Note; I ran the same process in another PC and it lasted longer working, but it still crashed after 12h or so, I also have run the program in google colab and Kaggle and it does not seem to crash there. Note 2; I do not have admin rights in the PC's i am using, maybe that matters. Thank you, sorry if this has already been resolved, i did not find the answer.

weixuanfu commented 6 years ago

@lpatruno I still suspect the dataset may need more memory (~2G) since some pipelines (especially for pipelines with PolynomialFeatures which can double feature number in intermediates steps) require more memory which may cause crash due to out of memory. top commend should has a refresh rate, maybe 2-3 seconds, so it maybe not accurate to check the maximum memory usage during optimization

Could you please try to run the dataset in a machine with large memory or using TPOT light configuration via config_dict='TPOT light'?

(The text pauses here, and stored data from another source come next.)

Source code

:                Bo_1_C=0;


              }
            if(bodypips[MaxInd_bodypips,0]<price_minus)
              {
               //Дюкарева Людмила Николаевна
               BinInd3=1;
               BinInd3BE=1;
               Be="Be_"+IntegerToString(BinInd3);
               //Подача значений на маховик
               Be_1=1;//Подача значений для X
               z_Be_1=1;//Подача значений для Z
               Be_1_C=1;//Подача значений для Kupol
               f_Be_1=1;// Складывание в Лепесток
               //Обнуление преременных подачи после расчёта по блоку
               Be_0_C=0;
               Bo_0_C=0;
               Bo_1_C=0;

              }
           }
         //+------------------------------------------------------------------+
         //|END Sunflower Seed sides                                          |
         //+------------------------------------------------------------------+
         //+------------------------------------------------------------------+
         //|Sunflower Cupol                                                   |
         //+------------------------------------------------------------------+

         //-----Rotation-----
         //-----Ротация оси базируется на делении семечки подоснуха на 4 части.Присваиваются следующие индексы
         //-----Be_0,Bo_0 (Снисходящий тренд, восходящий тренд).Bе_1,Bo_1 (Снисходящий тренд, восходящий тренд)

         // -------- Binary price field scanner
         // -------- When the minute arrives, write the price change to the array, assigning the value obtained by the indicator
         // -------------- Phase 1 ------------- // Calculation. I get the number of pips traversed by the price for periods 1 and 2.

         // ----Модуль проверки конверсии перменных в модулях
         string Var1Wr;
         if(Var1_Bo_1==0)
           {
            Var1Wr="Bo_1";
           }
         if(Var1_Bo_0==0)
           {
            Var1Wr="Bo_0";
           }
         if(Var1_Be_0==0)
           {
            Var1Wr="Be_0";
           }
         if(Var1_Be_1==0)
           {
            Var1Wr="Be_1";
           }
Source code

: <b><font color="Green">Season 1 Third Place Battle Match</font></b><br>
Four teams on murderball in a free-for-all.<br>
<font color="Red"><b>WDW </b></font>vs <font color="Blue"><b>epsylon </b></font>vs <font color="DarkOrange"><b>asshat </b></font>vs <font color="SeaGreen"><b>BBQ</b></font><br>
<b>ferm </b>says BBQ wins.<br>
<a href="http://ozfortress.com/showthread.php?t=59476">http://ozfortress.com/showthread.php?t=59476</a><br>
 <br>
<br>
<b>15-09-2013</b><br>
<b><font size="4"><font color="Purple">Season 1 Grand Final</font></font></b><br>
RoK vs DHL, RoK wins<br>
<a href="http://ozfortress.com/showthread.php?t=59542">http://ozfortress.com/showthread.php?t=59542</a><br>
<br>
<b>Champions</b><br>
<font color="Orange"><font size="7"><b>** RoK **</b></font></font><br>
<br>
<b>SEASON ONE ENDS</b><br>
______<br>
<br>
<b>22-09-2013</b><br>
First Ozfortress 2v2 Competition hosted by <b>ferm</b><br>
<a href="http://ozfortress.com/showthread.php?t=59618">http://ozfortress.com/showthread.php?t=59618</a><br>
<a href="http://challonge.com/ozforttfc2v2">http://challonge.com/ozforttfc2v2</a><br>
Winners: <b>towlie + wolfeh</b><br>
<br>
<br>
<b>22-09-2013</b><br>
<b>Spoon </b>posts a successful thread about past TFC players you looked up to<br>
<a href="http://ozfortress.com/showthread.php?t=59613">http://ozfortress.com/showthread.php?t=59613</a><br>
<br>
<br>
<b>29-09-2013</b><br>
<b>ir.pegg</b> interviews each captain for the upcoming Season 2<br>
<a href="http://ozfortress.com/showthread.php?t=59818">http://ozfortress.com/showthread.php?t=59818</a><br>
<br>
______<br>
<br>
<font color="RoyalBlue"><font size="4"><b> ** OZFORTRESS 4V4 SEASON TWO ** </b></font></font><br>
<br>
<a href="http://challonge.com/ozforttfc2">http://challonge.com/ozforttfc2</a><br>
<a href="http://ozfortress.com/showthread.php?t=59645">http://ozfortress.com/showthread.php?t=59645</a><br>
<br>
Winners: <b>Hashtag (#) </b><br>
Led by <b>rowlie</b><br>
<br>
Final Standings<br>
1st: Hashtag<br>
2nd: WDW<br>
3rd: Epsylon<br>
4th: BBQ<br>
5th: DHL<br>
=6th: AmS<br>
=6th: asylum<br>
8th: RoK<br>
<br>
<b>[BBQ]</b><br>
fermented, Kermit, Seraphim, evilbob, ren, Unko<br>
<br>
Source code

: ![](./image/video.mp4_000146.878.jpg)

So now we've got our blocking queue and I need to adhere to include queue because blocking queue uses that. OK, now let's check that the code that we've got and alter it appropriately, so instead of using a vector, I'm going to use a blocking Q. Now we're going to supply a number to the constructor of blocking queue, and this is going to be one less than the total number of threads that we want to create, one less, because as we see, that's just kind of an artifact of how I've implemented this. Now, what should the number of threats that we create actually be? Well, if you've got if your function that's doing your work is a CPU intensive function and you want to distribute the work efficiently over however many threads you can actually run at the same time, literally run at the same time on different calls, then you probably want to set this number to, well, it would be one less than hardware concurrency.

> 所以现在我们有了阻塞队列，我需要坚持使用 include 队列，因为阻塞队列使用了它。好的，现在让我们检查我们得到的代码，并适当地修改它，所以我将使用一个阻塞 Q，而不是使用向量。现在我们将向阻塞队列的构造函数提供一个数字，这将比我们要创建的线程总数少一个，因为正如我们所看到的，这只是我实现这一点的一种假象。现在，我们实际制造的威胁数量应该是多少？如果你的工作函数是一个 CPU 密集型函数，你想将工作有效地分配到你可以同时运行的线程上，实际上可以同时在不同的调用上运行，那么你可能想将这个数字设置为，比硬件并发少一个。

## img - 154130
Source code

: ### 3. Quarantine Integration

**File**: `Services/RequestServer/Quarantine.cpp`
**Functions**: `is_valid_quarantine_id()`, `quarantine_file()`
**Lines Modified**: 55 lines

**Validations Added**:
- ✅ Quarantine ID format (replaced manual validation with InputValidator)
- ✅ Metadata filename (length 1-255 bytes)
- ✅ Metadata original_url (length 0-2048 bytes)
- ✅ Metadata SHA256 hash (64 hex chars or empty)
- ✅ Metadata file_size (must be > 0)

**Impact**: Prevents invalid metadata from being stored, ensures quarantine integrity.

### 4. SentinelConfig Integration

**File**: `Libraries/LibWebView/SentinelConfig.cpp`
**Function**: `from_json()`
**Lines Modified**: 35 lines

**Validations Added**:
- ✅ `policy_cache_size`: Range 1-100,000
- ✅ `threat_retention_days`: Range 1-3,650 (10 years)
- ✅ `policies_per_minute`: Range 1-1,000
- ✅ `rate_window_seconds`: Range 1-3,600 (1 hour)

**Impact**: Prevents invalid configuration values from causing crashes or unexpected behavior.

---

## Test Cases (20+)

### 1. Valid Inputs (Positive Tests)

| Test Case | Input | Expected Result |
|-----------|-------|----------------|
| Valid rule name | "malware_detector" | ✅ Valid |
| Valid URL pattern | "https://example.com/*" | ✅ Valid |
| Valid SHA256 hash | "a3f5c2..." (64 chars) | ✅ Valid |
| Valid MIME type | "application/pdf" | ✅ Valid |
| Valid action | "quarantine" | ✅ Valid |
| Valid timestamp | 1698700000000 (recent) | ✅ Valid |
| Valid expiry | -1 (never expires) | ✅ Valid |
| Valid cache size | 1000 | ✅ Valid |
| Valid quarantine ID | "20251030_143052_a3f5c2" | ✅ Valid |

@g-vega-cl Hmm, it seems the crash only happened in PC but not in Linux in your case, right?

g-vega-cl commented 6 years ago

@weixuanfu Yes indeed, Windows 10

lpatruno commented 6 years ago

@weixuanfu Thanks for your tips. I will rerun with those parameters and report back.

lpatruno commented 6 years ago

@weixuanfu Running with config_dict='TPOT light' allows the script to complete. I am rerunning now with a larger number of generations and population_size. Thanks for the help.

aamirg commented 6 years ago

I am facing the same issues. I have tried running it on Windows 7 and Ubuntu 16.04 (AWS EC2 instance c5.4xlarge machine 32 GB RAM). I have always used n_jobs=1. On my windows machine it runs successfully but when I use Spyder IDE on Ubuntu, it unexpectedly quits saying Kernel unexpectedly stopped. I tried running it through the terminal and got a 'Segmentation fault'

My dataset size is not that huge either. Its around 335 samples x 80 features

image

david-hoffman commented 5 years ago

@weixuanfu I'm having this issue too, I'm fairly certain I didn't run out of memory.

mikkelam commented 5 years ago

Also happening for me with a sparse dataset only (288176x28) and 128GB memory

mcmchammer commented 5 years ago

I'm facing the same problem - running on alpine 3.9, with 8GB mem. (which should suffice given the data); n_jobs=1; any new insights?

david-hoffman commented 5 years ago

I've found that if I use the dask backend (use_dask=True) then everything runs smoothly.

ardunn commented 4 years ago

Also happening for me, regardless of whether it is in a Jupyter kernel or not.